Ferrellgas anticipated Swanson's lawsuit, filing a pre-emptive complaint against the attorney general in Ramsey County on Wednesday.
"We worked hard to build a good reputation in Minnesota, and we felt that it was important at a very basic level to protect that reputation," Saladin said.
Former Ferrellgas customers told of getting bills for propane at per-gallon prices far above the market rates published by the state Department of Commerce.
Ray Gierszewski, a retired plumbing and heating company owner who lives on Social Security in Hawley, Minn., said the company billed him $5.27 per gallon for one delivery when the state listed the market price at $1.77 per gallon.
Gierszewski said he also had problems getting Ferrellgas to remove its tank from his property when he asked, and got hit with a $199 fee for "low usage."
Ambrose Nowacki, a retiree in Detroit Lakes, Minn., said he took matters into his own hands after Ferrellgas charged him far above the state-listed market rate more than once.
"My tank rent was up in September of '07, so I called my friend and I said, 'Come over, we're going to load this up and we're going to dump it in their yard.' He said, 'It's illegal.' I said, 'Then we'll go to jail both.'"
Nowacki said they delivered the tank: "Done deal," he said.
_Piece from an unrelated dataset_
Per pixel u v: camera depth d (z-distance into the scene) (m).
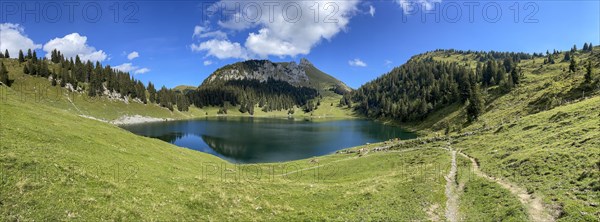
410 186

Gierszewski said he quit using propane altogether after his run-ins with Ferrellgas.
"I went to electric -- it's cheaper," he said.
This is Swanson's fourth move to defend consumers in the past two weeks. Last week she targeted flimsy health insurance and unfulfilled job placement services for the unemployed. The week before it was debt assistance companies that provided little relief.
Swanson, a first-term Democrat, is up for re-election next year. So far, no challengers have stepped forward.